Trees also release biogenic volatile organic compounds (BVOCs) that influence atmospheric chemistry in complex ways. According to the IPCC, the historical conversion of forests to cropland reduced BVOC emissions, which paradoxically contributed to increased ozone concentrations in some regions. BVOCs help form natural aerosol particles that can reflect sunlight and seed clouds, so losing them changes both air quality and local climate patterns simultaneously.
Secondary Pollutants That Form Downwind
The pollution from deforestation doesn’t stop with what comes directly out of a fire or off bare ground. Volatile organic compounds released during burning undergo chemical reactions in the atmosphere, driven by sunlight and naturally occurring oxidants like hydroxyl radicals and ozone. These reactions produce organic peroxy radicals, which are highly reactive molecules that transform into secondary organic aerosols: tiny new particles that form in the air itself, sometimes hundreds of kilometers from the original fire.

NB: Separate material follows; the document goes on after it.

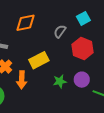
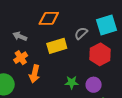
cyan square: (83, 18) -> (106, 25), size x1.5
yellow rectangle: (39, 60) -> (57, 46), moved

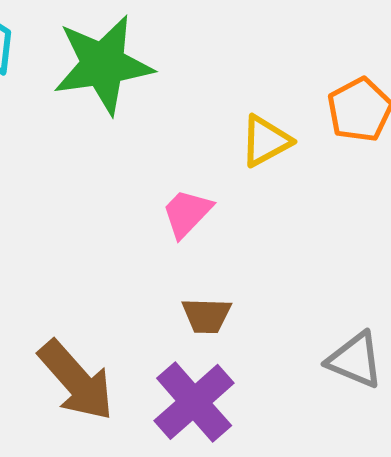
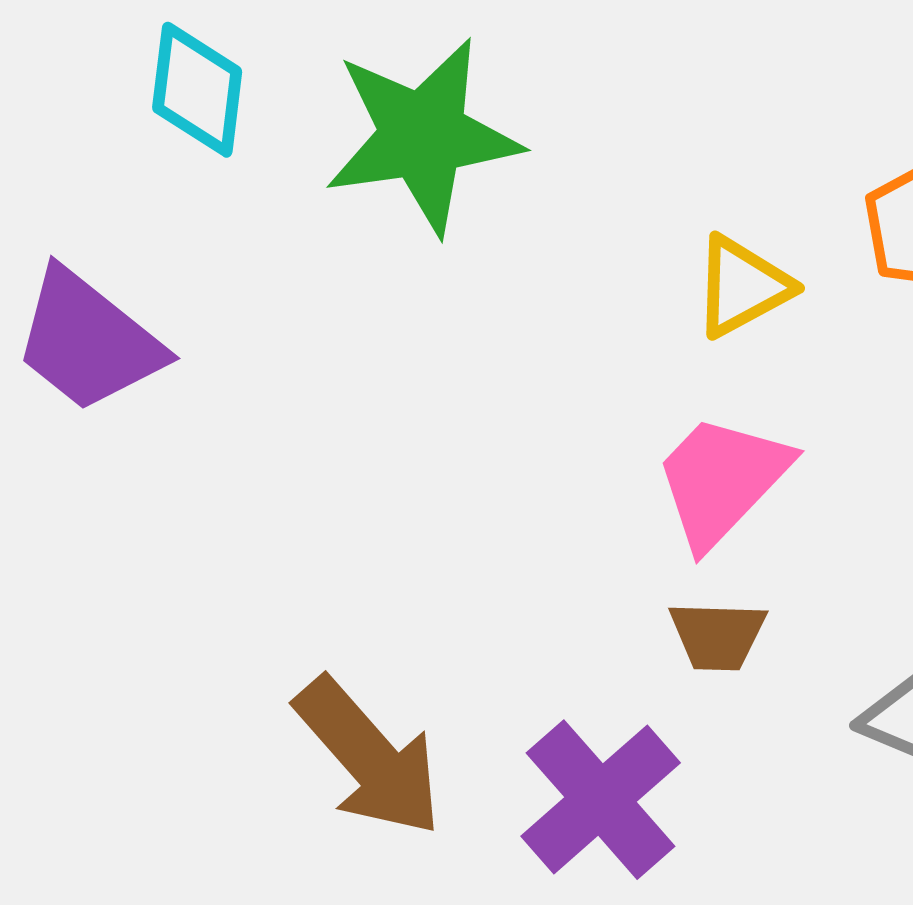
pink trapezoid: (187, 213) -> (722, 480), moved, size x1.4
brown trapezoid: (206, 316) -> (718, 636), moved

These secondary particles add to the total PM2.5 burden in ways that can be difficult to trace back to their source. A forest fire in one region can degrade air quality in cities far downwind, not just from drifting smoke but from entirely new particles that coalesced from the fire’s gaseous emissions during transport. This means the air quality footprint of deforestation extends well beyond the cleared area.
Health Effects in Nearby Communities
The air pollution from deforestation translates directly into hospital visits and deaths. In the Brazilian Amazon, the escalation of deforestation since 2012 led to a 39% increase in forest fires by 2019, resulting in an estimated 3,400 additional deaths from heightened exposure to particulate air pollution that year alone. Over a longer window, from 2000 to 2016, respiratory deaths in Brazil linked to daily fine particulate exposure from wildfires totaled 31,287.
Children and older adults bear the heaviest burden. During wildfire seasons in the Amazon, hospital admissions for respiratory diseases average about 22 per 1,000 forest fires each month. In San Diego County, wildfire smoke drove a 30% increase in pediatric respiratory visits at a children’s hospital between 2011 and 2017. The conditions driving these visits include asthma attacks, pneumonia, chronic obstructive pulmonary disease flare-ups, and allergic respiratory reactions.
Fine particles from forest fires penetrate deep into the lungs, and the damage isn’t limited to the respiratory system. Sustained exposure to PM2.5 is linked to cardiovascular problems, and the combination of gases released during burning, including carbon monoxide and nitrogen oxides, compounds the overall health toll. People living near active deforestation zones face these exposures not as occasional events but as a recurring seasonal reality that can last months each year.